On August 14, 2020, Attorney General Xavier Becerra announced that the Office of Administrative Law (OAL) approved final regulations under the California Consumer Privacy Act (CCPA), making them effective immediately. In early June, a set of proposed regulations was submitted to the OAL for review and was expected to be finalized within ninety days. However, on July 29 – two months into the review period – the Attorney General submitted an “Addendum to Final Statement of Reasons” which withdrew certain provisions from consideration by the OAL. The Addendum states that the Attorney General may resubmit the deleted sections “after further review and possible revision.” Although the version approved by the OAL does not contain the deleted provisions, businesses must stay tuned to see how the regulations evolve.
For the time being, the final CCPA regulations do not contain, and the Attorney General will not enforce, the following proposed provisions:
- Section 999.305(a)(5) contained language requiring businesses to obtain consumers’ explicit consent before using their personal information for any new business purpose. Some businesses argued that this requirement was an impermissible extension of the original statute, which required notice of the new use, not to the new use.
- Section 999.306(b)(2) contained a requirement that businesses, including brick-and-mortars, that substantially communicate with their customers offline tell those customers about their rights to opt out of data collection through paper notices or signs directing them to a website policy. For the time being, businesses can rely exclusively on their website notice to advise on consumers’ rights.
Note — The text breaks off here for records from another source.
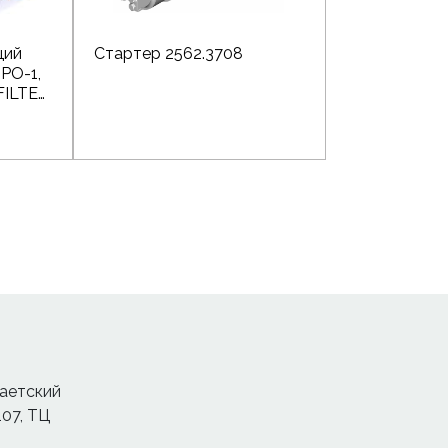
щий
Стартер 2562.3708
РО-1,
 FILTER
хаетский
107, ТЦ
4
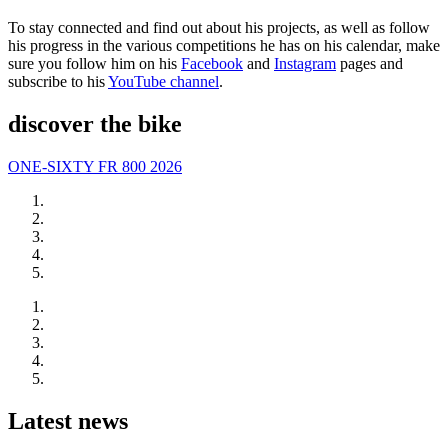
To stay connected and find out about his projects, as well as follow
his progress in the various competitions he has on his calendar, make
sure you follow him on his
Facebook
and
Instagram
pages and
subscribe to his
YouTube channel
.
discover the bike
ONE-SIXTY FR 800 2026
Latest news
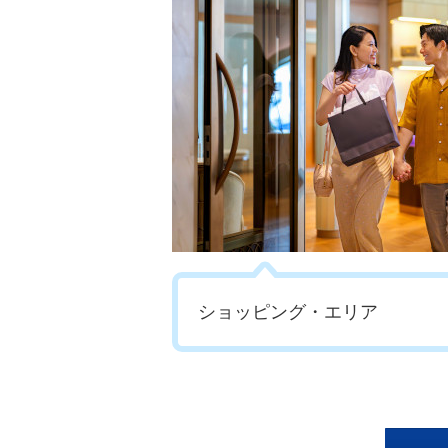
ショッピング・エリア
- Section 999.315(c) contained a requirement that a business’s methods for submitting the request to opt-out must “be easy for consumers to execute” and “require minimal steps to allow the consumer to opt-out.” The deleted section also prohibited businesses from using a method “designed with the purpose or [that] has the substantial effect of subverting or impairing a consumer’s decision to opt-out.”
- Section 999.326(c), permitted a business to deny a request from a customer’s agent who does not offer proof they’ve been authorized by that customer to act on their behalf. However, the final regulations still require that an “authorized agent” be registered with the Secretary of State to conduct business in California.
- In sections 999.305(b)(3), 999.305(f)(1), 999.306(b)(1) and 999.315(a) the phrase “Do Not Sell My Info” has been deleted, eliminating the option for businesses to use the phrase on a hyperlink directing consumers to privacy choices. Therefore, in order to track the statute’s language, businesses should use “Do Not Sell My Personal Information.”
Now that the regulations are final, and effective, the Attorney General will turn to the job of enforcing the many requirements of the CCPA. Businesses who were awaiting additional guidance shall look no further.